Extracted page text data
☆ ☆ ☆

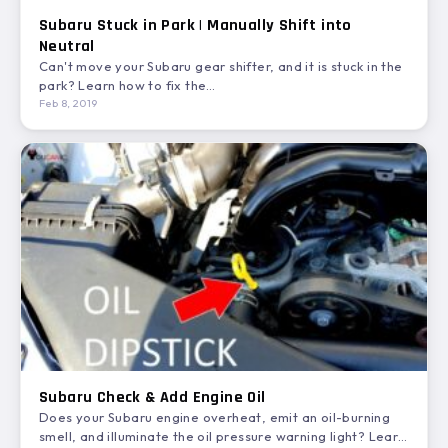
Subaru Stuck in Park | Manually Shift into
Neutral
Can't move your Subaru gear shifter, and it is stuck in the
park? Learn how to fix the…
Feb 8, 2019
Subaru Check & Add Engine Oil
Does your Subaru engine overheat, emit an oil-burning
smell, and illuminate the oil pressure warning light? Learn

☆ ☆ ☆

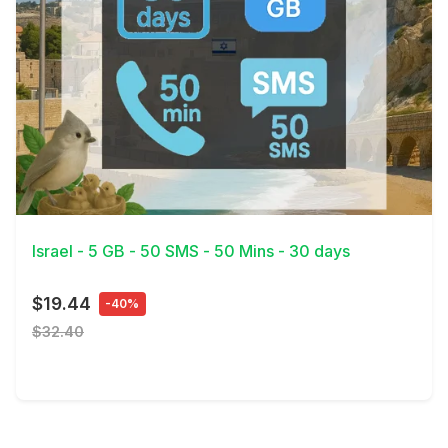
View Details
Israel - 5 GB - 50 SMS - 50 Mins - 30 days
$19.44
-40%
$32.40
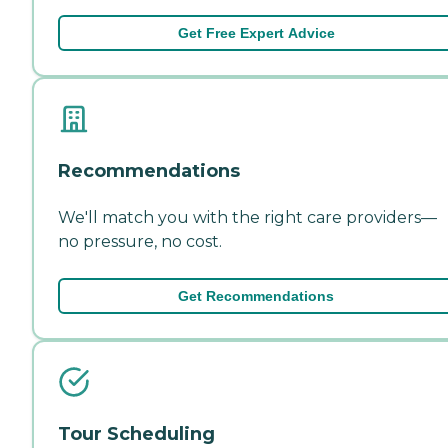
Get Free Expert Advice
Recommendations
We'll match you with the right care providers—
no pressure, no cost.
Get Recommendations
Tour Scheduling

☆ ☆ ☆

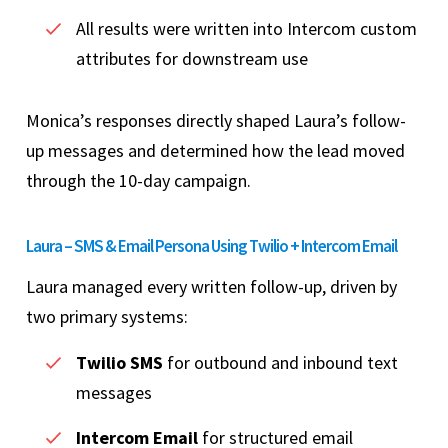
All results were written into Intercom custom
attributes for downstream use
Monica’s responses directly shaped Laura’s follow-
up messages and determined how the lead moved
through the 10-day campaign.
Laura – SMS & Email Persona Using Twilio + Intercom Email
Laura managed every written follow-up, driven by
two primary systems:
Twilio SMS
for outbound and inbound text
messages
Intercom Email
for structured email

☆ ☆ ☆

▶ TRY IT
Looking at the data, how many lines hold the string "Intercom"? Reply with the number alone.

▶ WRITTEN REPLY
3